Material for this exercise >>
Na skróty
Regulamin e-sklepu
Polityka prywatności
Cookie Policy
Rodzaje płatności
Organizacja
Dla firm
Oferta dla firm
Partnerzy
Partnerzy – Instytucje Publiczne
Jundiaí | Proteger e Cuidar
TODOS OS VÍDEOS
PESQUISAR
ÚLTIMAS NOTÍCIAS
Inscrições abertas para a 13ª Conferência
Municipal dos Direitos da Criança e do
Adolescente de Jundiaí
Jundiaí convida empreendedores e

--

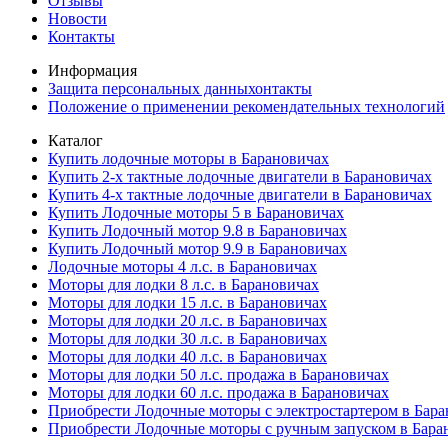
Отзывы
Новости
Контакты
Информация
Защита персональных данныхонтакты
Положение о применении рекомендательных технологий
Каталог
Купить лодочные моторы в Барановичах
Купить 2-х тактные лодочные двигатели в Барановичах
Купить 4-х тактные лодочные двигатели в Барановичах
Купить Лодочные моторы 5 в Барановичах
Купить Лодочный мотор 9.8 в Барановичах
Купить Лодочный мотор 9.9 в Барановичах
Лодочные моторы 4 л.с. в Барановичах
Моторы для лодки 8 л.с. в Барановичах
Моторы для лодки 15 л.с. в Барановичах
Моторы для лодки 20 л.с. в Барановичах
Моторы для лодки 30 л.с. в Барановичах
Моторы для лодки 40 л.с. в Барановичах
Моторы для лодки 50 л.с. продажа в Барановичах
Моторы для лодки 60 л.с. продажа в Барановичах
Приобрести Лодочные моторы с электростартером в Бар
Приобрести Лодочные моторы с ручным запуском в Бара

What to do >>
Count the lines of the material above that contain the string "лодки", and give only the number.

Completed task >>
7